The standard deviation is the square root of the average squared distance from a datapoint to the mean. If we just measured the average distance to the mean (instead of the square root of the average squared distance), we’d get a similar quantity that’s easier to understand.
In R, we can use sd
to compute the standard deviation:
sd(c(1, 2, 10, 2, 1)) # small
## [1] 3.834058
sd(c(100, 2, 10, 2, 1)) # large
## [1] 43.19722
Let’s generate some numbers from a Gaussian distribution:
nums <- rnorm(n = 200, mean = 20, sd = 15)
We can now estimate the mean and standard deviation:
mean(nums)
## [1] 20.64939
sd(nums)
## [1] 15.7887
(Actually, \(\sqrt{\frac{n}{n-1}} sd(nums)\) is a better estimate for the standard deviation. We won’t get into detail here, but the issue is that we don’t assume we know the mean, so we estimate the mean using the mean of the 200 numbers, which won’t be exact. So if we just compute the sd
, we’d be systematically underestimating the true standard deviation).

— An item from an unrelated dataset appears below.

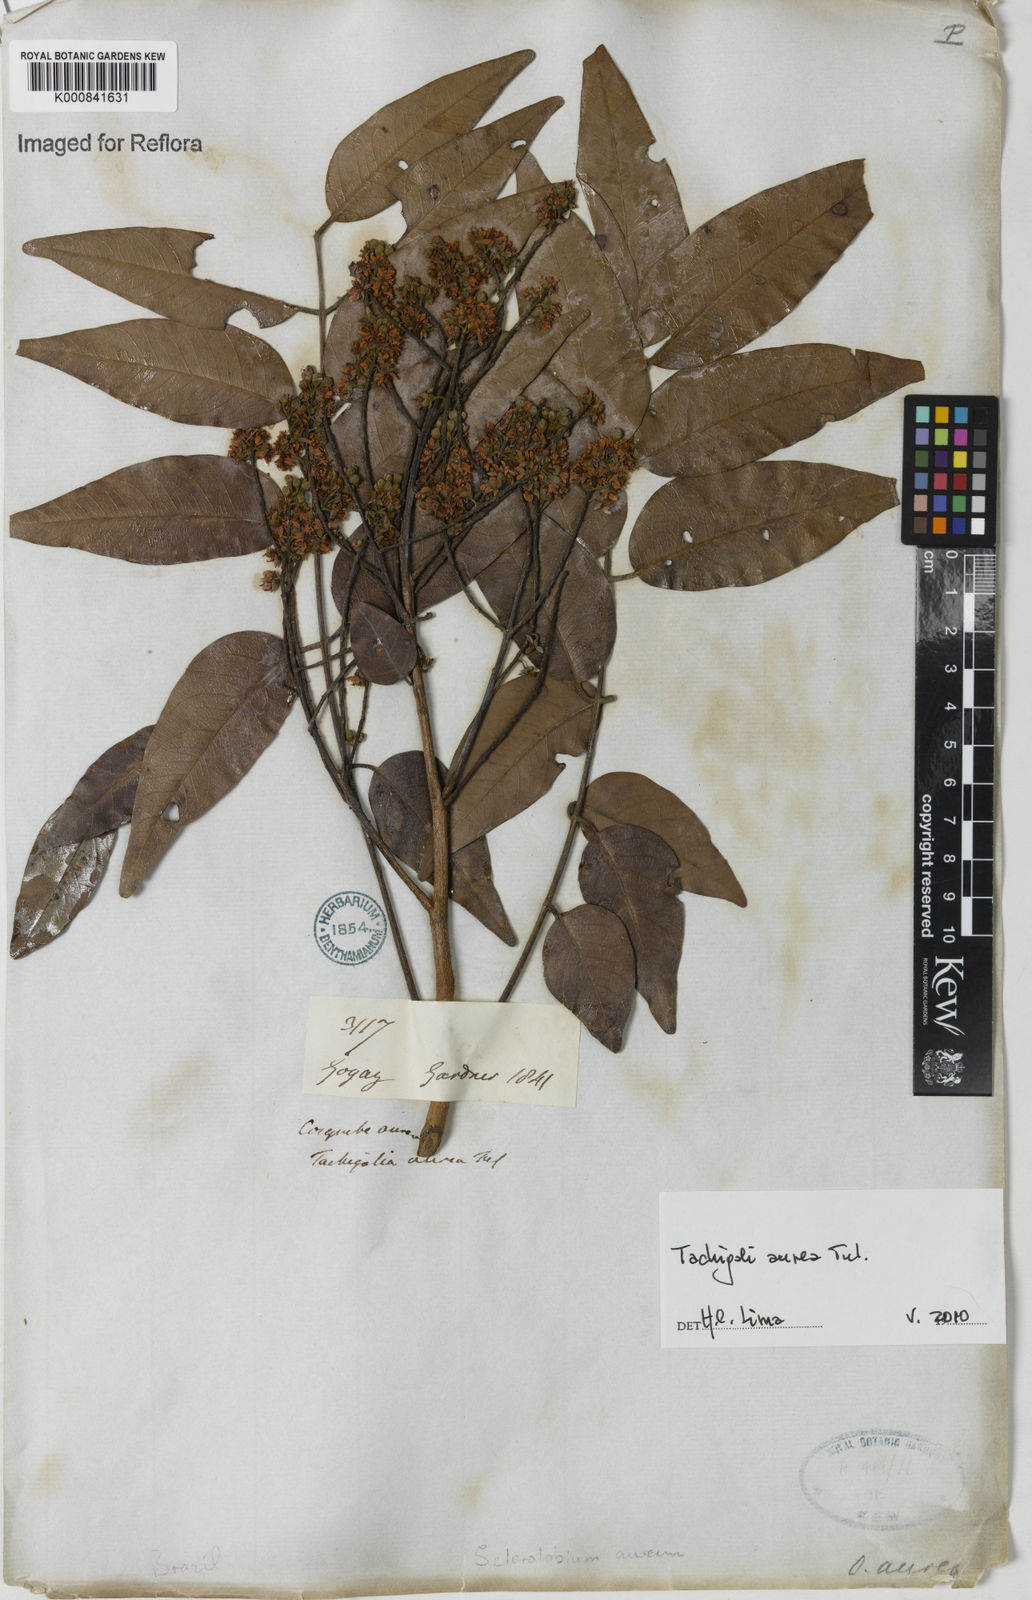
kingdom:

We can estimate many distributions using the Gaussian distribution. You already saw this in action – we can estimate the Binomial distribution using the Gaussian distribution.
set.seed(0)
exp10 <- rbinom(n = 50000, size = 1000, prob = 0.7)
exp10.df <- data.frame(n.heads = exp10)
mean(exp10)
## [1] 700.05
sd(exp10)*sqrt(50000/49999)
## [1] 14.50686
The Gaussian distribution with mean 700 and standard deviation 14.5 would be a good approximation here, empirically.
For \(size\) (number of tosses) large enough (say over 50) and \(prob\) reasonably close to 0.5, we can estimate the binomial distribution using the normal distribution with mean \(size\times prob\) and standard deviation \(\sqrt{size \times prob \times (1-prob)}\).
This is one application of the Central Limit Theorem (we will not get into this much further.)